---------- SUPPLIED INFORMATION ----------

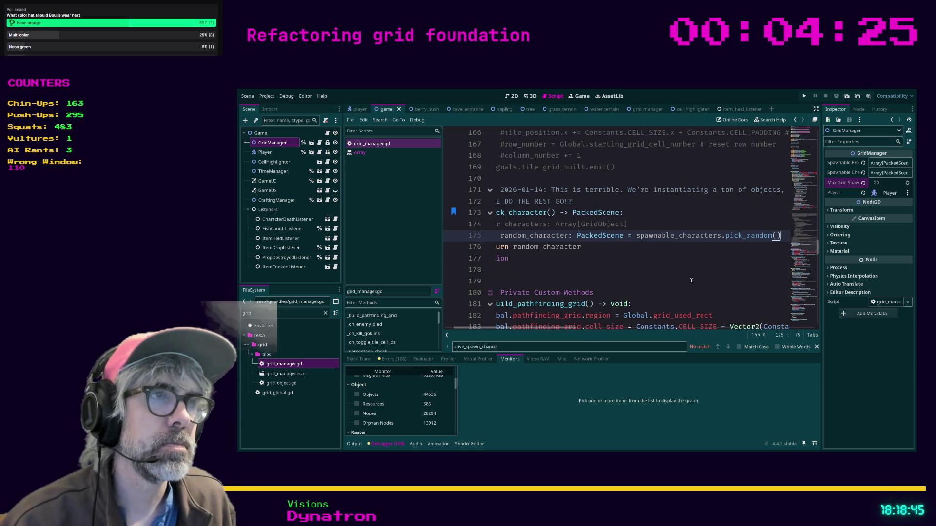
{"action": "key", "text": "BackSpace"}
{"action": "left_click", "coordinate": [655, 223]}
{"action": "key", "text": "shift+Home"}
{"action": "key", "text": "BackSpace"}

----------

▶ EXERCISE DESCRIPTION: Quote each line of the listing exactly, but leave the pictures out.

▶ REPLY TO THE TASK:
{"action": "key", "text": "BackSpace"}
{"action": "left_click", "coordinate": [655, 223]}
{"action": "key", "text": "shift+Home"}
{"action": "key", "text": "BackSpace"}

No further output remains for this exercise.